Dataset extract.
◇ ◇ ◇ ◇ ◇ ◇ ◇

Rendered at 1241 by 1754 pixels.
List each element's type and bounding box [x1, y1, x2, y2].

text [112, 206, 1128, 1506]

◇ ◇ ◇ ◇ ◇ ◇ ◇

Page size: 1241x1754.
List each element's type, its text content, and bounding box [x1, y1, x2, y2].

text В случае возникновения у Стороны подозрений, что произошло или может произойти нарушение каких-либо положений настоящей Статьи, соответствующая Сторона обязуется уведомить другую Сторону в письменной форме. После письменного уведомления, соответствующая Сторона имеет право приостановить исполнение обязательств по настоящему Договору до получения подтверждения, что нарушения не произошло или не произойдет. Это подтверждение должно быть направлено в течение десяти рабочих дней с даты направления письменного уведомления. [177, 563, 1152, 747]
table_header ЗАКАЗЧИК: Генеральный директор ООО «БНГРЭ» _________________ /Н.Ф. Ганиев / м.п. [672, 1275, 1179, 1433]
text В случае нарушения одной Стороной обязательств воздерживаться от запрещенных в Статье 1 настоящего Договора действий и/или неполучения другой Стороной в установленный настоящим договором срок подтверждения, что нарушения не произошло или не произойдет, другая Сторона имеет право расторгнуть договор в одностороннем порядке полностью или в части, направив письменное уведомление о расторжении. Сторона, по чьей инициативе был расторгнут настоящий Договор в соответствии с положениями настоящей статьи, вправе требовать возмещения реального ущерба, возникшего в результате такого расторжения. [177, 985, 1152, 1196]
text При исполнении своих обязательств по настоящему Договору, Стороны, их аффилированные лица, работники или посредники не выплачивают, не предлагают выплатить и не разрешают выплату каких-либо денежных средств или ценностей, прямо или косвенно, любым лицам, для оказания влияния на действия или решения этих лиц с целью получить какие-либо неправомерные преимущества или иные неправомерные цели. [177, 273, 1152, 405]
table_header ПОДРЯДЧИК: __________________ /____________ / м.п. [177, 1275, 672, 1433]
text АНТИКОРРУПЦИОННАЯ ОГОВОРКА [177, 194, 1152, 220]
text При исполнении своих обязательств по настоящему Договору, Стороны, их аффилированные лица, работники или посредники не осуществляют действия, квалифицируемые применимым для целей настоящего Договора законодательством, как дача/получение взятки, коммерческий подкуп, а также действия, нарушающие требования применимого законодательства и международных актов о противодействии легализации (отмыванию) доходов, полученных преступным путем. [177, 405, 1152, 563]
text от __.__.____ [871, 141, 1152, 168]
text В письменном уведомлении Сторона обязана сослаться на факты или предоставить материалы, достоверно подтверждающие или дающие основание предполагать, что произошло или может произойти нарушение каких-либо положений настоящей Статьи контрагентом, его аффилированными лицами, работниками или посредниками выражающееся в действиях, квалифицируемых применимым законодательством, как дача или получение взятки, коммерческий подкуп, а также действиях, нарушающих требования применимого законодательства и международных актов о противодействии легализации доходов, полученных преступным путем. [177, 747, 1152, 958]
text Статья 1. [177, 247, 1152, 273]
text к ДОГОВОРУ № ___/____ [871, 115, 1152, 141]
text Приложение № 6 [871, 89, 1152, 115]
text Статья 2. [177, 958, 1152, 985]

◇ ◇ ◇ ◇ ◇ ◇ ◇

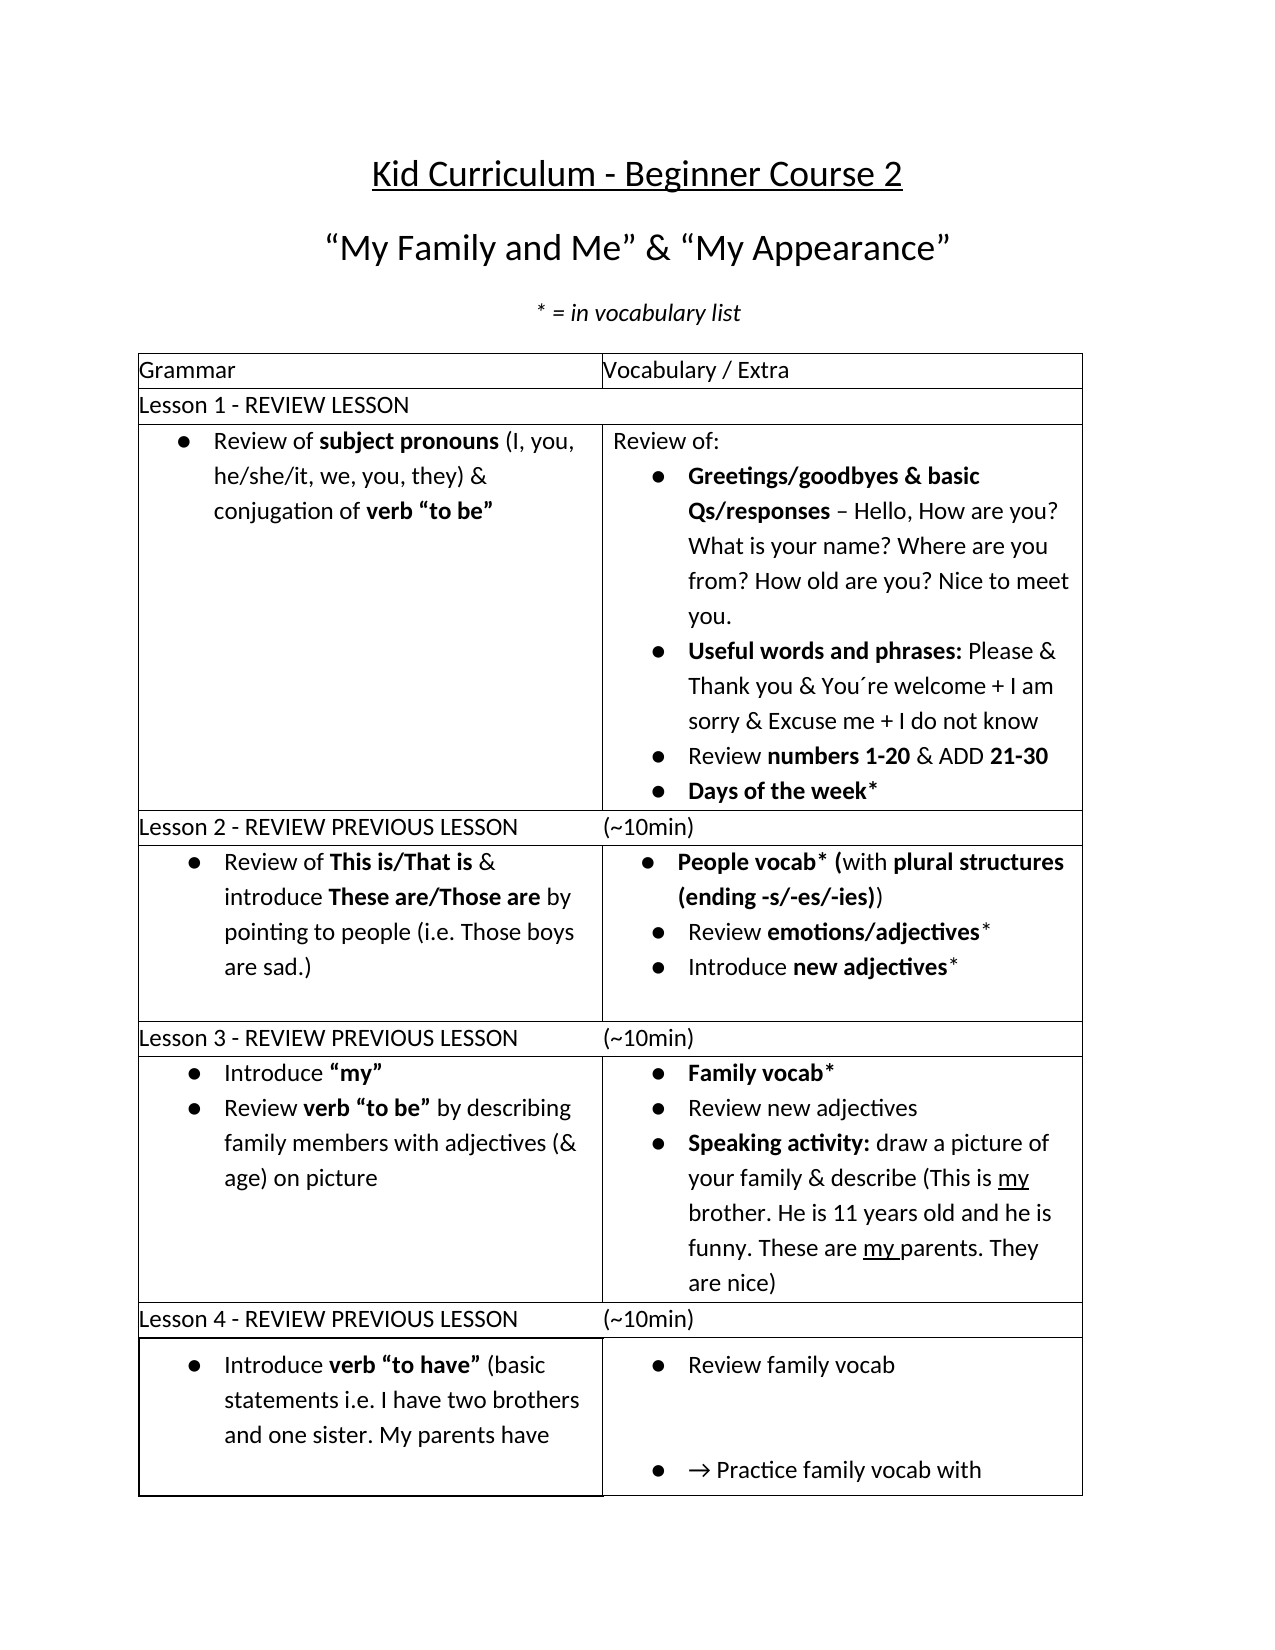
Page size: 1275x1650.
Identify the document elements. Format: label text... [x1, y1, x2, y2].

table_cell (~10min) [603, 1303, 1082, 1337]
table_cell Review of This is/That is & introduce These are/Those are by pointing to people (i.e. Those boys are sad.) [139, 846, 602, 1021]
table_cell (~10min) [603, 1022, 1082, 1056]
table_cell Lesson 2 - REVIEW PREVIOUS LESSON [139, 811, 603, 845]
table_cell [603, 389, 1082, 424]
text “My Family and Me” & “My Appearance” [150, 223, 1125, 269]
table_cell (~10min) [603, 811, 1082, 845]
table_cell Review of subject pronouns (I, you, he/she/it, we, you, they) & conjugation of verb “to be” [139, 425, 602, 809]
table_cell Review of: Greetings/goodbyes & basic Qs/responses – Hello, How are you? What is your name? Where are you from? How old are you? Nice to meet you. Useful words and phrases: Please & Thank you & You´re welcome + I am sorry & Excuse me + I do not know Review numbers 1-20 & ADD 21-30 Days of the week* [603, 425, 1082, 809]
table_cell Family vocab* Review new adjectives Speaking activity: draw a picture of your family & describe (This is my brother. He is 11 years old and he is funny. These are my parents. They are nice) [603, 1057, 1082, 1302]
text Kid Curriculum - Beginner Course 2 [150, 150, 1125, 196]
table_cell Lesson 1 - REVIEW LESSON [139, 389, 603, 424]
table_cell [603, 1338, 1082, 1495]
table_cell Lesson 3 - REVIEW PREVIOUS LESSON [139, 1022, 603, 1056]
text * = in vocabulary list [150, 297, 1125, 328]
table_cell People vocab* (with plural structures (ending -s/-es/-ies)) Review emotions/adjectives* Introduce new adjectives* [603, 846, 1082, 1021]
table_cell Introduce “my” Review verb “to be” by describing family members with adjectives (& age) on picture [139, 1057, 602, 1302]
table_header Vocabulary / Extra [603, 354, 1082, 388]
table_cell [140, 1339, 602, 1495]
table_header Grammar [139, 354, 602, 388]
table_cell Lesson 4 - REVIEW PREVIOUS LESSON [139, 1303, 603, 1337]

◇ ◇ ◇ ◇ ◇ ◇ ◇

Exercise instructions. Search the data for "size". Copy each line that has it.

Written response.
Page size: 1241x1754.
Page size: 1275x1650.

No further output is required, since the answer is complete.